:: EXTRACTED DATA ::

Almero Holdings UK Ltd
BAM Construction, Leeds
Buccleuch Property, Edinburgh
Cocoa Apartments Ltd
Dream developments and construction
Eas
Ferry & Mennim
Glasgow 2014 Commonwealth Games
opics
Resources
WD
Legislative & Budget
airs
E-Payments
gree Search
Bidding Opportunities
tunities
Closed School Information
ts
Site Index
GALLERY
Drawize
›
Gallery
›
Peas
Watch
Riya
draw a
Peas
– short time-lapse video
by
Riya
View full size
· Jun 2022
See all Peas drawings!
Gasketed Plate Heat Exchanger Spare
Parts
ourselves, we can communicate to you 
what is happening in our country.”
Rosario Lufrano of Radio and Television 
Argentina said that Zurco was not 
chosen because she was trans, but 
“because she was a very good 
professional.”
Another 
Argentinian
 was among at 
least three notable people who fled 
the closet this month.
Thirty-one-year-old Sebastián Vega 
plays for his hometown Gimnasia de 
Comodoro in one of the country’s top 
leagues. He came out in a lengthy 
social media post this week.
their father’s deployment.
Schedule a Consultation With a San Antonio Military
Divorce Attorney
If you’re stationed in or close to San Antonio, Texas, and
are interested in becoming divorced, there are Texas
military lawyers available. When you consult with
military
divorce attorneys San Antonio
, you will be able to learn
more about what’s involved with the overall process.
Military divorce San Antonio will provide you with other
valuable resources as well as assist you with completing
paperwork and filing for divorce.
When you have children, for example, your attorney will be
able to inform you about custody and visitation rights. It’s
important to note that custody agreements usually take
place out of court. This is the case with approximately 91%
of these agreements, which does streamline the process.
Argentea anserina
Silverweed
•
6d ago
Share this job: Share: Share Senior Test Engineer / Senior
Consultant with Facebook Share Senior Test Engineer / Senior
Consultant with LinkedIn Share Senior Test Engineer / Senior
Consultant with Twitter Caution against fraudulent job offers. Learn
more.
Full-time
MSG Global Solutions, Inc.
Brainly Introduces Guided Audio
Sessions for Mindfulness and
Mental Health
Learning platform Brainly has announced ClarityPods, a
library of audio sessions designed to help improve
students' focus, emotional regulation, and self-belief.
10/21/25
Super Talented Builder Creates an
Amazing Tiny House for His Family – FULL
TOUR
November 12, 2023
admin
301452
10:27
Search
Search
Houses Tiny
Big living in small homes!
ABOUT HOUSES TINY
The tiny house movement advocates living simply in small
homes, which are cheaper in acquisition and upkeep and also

:::

_TASK DETAILS_: The material shown above must be written out again in full, exactly as it reads.

_EXERCISE RESULT_:
Almero Holdings UK Ltd
BAM Construction, Leeds
Buccleuch Property, Edinburgh
Cocoa Apartments Ltd
Dream developments and construction
Eas
Ferry & Mennim
Glasgow 2014 Commonwealth Games
opics
Resources
WD
Legislative & Budget
airs
E-Payments
gree Search
Bidding Opportunities
tunities
Closed School Information
ts
Site Index
GALLERY
Drawize
›
Gallery
›
Peas
Watch
Riya
draw a
Peas
– short time-lapse video
by
Riya
View full size
· Jun 2022
See all Peas drawings!
Gasketed Plate Heat Exchanger Spare
Parts
ourselves, we can communicate to you 
what is happening in our country.”
Rosario Lufrano of Radio and Television 
Argentina said that Zurco was not 
chosen because she was trans, but 
“because she was a very good 
professional.”
Another 
Argentinian
 was among at 
least three notable people who fled 
the closet this month.
Thirty-one-year-old Sebastián Vega 
plays for his hometown Gimnasia de 
Comodoro in one of the country’s top 
leagues. He came out in a lengthy 
social media post this week.
their father’s deployment.
Schedule a Consultation With a San Antonio Military
Divorce Attorney
If you’re stationed in or close to San Antonio, Texas, and
are interested in becoming divorced, there are Texas
military lawyers available. When you consult with
military
divorce attorneys San Antonio
, you will be able to learn
more about what’s involved with the overall process.
Military divorce San Antonio will provide you with other
valuable resources as well as assist you with completing
paperwork and filing for divorce.
When you have children, for example, your attorney will be
able to inform you about custody and visitation rights. It’s
important to note that custody agreements usually take
place out of court. This is the case with approximately 91%
of these agreements, which does streamline the process.
Argentea anserina
Silverweed
•
6d ago
Share this job: Share: Share Senior Test Engineer / Senior
Consultant with Facebook Share Senior Test Engineer / Senior
Consultant with LinkedIn Share Senior Test Engineer / Senior
Consultant with Twitter Caution against fraudulent job offers. Learn
more.
Full-time
MSG Global Solutions, Inc.
Brainly Introduces Guided Audio
Sessions for Mindfulness and
Mental Health
Learning platform Brainly has announced ClarityPods, a
library of audio sessions designed to help improve
students' focus, emotional regulation, and self-belief.
10/21/25
Super Talented Builder Creates an
Amazing Tiny House for His Family – FULL
TOUR
November 12, 2023
admin
301452
10:27
Search
Search
Houses Tiny
Big living in small homes!
ABOUT HOUSES TINY
The tiny house movement advocates living simply in small
homes, which are cheaper in acquisition and upkeep and also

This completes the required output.